People v. Feliciano, (G.R. No. 196735, 05 May 2014) - Murder


link: https://www.lawphil.net/judjuris/juri2014/may2014/gr_196735_2014.html

“An information is sufficient when the accused is fully apprised of the charge against
him to enable him to prepare his defense.
xxx
It is enshrined in our Bill of Rights that "[n]o person shall be held to answer for a
criminal offense without due process of law." This includes the right of the accused to
be presumed innocent until proven guilty and "to be informed of the nature and
accusation against him."
xxx
The test of sufficiency of Information is whether it enables a person of common
understanding to know the charge against him, and the court to render judgment
properly. x x x The purpose is to allow the accused to fully prepare for his defense,
precluding surprises during the trial.”
Matrido v. People (G.R. No. 179061, 13 July 2009) – Qualified theft
link:
https://www.chanrobles.com/scdecisions/jurisprudence2009/jul2009/gr_179061_2009.ph
p

“It is settled that it is the allegations in the Information that determine the nature of
the offense, not the technical name given by the public prosecutor in the preamble of
the Information.
xxx
The recital of facts and circumstances in the Information sufficiently constitutes the
crime of qualified theft.”

Guy v. People (G.R. No. 167088, 20 March 2009) – Anti-Graft and Corrupt
Practices Act
link: https://lawphil.net/judjuris/juri2009/mar2009/gr_166794_2009.html#fnt33

“xxx the specific acts of the accused do not have to be described in detail in the
information, as it is enough that the offense be described with sufficient particularity
to make sure the accused fully understand what he is being charged with. The
particularity must be such that a person of ordinary intelligence immediately knows
what the charge is. Moreover, reasonable certainty in the statement of the crime
suffices.”

Flores v. Layosa (G.R. No. 154714, 12 August 2004) – Falsification of public


Document
Link: https://lawphil.net/judjuris/juri2004/aug2004/gr_154714_2004.html

“Every element of which the offense is composed must be alleged in the complaint or
information by making reference to the definition and the essentials of the specific
crimes. This is so in order to fully apprise the accused of the charge against him and
for him to suitably prepare his defense since he is presumed to have no independent
knowledge of the facts that constitute the offense. It is not necessary, however, that the
imputations be in the language of the statute. What is important is that the crime is
described in intelligible and reasonable certainty.

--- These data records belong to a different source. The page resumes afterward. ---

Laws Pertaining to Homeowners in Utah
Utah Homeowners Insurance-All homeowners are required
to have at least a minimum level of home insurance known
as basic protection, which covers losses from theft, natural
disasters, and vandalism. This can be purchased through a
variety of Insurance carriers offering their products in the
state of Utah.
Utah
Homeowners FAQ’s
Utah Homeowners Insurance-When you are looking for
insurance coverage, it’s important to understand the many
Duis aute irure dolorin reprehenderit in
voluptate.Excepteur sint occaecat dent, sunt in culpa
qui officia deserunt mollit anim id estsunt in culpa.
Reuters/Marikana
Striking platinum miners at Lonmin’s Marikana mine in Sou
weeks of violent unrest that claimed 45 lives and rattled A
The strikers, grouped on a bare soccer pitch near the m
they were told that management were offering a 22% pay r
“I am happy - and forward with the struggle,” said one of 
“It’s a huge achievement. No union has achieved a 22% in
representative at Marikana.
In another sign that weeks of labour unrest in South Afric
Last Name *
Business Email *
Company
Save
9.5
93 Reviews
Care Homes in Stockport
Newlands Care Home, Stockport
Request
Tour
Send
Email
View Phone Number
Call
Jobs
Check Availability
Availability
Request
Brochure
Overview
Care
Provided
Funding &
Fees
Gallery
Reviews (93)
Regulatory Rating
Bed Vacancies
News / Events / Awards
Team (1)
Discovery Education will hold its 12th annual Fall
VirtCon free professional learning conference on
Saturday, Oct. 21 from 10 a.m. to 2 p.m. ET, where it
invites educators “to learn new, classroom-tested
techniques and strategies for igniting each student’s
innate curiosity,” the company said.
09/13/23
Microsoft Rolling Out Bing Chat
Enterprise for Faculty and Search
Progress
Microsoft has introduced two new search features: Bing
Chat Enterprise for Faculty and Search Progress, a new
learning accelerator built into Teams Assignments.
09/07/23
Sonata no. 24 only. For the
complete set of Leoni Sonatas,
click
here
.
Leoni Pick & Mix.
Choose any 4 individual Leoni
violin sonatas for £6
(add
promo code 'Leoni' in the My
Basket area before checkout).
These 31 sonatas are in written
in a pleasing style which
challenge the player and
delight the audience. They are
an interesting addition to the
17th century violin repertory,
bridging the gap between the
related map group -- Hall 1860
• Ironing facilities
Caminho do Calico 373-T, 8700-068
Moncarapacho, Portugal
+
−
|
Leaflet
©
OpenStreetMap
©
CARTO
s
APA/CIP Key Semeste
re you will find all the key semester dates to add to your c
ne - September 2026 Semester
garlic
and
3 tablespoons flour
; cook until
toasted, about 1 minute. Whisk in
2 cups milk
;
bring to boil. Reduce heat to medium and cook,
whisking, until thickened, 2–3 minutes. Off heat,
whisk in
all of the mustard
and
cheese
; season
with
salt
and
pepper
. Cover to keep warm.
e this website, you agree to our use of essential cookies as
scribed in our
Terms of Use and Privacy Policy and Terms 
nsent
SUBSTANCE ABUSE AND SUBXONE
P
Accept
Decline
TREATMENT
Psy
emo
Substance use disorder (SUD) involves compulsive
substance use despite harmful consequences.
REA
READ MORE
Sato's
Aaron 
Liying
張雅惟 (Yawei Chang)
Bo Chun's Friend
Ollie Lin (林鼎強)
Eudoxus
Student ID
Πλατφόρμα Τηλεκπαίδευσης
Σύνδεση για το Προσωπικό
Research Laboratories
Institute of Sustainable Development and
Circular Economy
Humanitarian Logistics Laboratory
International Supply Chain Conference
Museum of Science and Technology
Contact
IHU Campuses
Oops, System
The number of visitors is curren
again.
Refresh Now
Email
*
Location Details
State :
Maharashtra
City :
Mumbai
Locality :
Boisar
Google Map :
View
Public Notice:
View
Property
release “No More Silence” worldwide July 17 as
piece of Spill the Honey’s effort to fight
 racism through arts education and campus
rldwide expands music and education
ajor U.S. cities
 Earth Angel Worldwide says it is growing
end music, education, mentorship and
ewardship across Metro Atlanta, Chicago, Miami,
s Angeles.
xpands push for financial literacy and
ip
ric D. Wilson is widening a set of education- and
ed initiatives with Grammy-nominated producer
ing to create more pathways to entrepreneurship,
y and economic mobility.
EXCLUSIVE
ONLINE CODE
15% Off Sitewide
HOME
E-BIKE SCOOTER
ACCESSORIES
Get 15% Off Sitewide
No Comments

Moreover, reasonable certainty in the statement of the crime suffices. All that is
required is that the charge be set forth with such particularity as will reasonably
indicate the exact offense of which the accused is alleged to have committed and will
enable him to intelligently prepare his defense, and if found guilty, to plead her
conviction in a subsequent prosecution for the same offense [Balitaan v. CFI of
Batangas, 115 SCRA 729].

In other words, if the offense is stated in such a way that a person of ordinary
intelligence may immediately know what is meant, and the court can decide the
matter according to law, the inevitable conclusion is that the information is valid. It is
not necessary to follow the language of the statute in the information. The information
will be sufficient if it describes the crime defined by law.”